Many cards offer an introductory 0% interest rate for 12 months or so. Last year, I got a Chase Ink *business* card and quickly charged $40K+. Instead of paying the card off, I parked that $ in a Bask account earning 5% for the year and made only minimum payments on the card. I then paid off the balance after the 12 months. This worked splendidly and had no adverse impacts to my credit score.
Later in the year, I got a Chase Freedom Unlimited *personal* card (0% interest for 15 months) with the same goal in mind. After the first month, I had charged about $8K and made the minimum payment on the card. A couple of weeks later, I noticed that my credit score had tanked about 60 points from 800 to about 740.
It took a couple of month for me to realize what had happened, but when I paid off the balance in full, my credit score fully recovered.

Be careful out there!


FYI wanted to share this experience, not sure if it has occurred to others. When being approved for my Chase Hyatt card earlier this year, I wanted a higher credit line to help spend to status easier. I moved credit from other minimally used cards (Southwest, IHG, Ritz), no problem/piece of cake on the Chase side. However my credit score was dinged big time — 25-29 points on all 3 due to ” a decrease in credit limit” noted on those 3 cards (this is all from CreditKarma). So it seems even though my net available credit did not change, these ‘decreases’ had a significant impact.

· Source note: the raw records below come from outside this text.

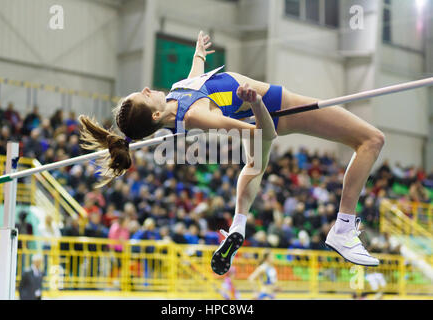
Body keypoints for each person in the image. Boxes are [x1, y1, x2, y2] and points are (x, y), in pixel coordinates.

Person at [78, 30, 384, 272]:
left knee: (255, 167)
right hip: (278, 110)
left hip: (260, 110)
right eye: (144, 96)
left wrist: (199, 52)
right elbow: (265, 132)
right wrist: (256, 102)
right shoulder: (197, 115)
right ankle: (343, 228)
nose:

[…] For more info about credit scores and inquiries, please see: Free Credit Scores, Reports, and Monitoring: Complete guide. […]

Sam Billo

Discover will monitor your Experian credit report. Inquiries only effect Fico score for 12 months. The reason code states that “too many inquiries within the last 12 months” there is no reason code “too many inquiries within the last 24 months”.

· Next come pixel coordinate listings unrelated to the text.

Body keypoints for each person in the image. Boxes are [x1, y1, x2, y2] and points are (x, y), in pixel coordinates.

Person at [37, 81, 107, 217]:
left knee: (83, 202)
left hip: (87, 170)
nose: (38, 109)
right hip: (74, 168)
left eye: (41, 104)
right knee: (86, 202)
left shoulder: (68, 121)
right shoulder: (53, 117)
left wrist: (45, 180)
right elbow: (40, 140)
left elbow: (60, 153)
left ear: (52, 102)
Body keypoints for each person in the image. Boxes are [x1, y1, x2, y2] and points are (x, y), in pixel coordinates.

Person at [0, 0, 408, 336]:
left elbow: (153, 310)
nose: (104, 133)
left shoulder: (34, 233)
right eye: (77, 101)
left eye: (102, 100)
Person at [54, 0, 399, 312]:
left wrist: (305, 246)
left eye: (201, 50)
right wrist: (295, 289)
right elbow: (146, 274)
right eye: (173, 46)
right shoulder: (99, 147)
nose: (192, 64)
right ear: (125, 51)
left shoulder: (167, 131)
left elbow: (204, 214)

Justmeha gives me free score and report for my Experian file

Sam Billo

They offer free Experian credit monitoring as well. But it basically the same thing as or they are all owned by Experian


When I click the Amex TransUnion link, it says it’s a free Vantage score


Greg, wonder if adding info on how to freeze a bureau when needed, or just a little on the two, goofy small bureaus out there? (came into play with the rakuten card…..)

Maybe not the right post, but that could be useful info again.


Amex offers cardholders complimentary access to their Experian 8 scores.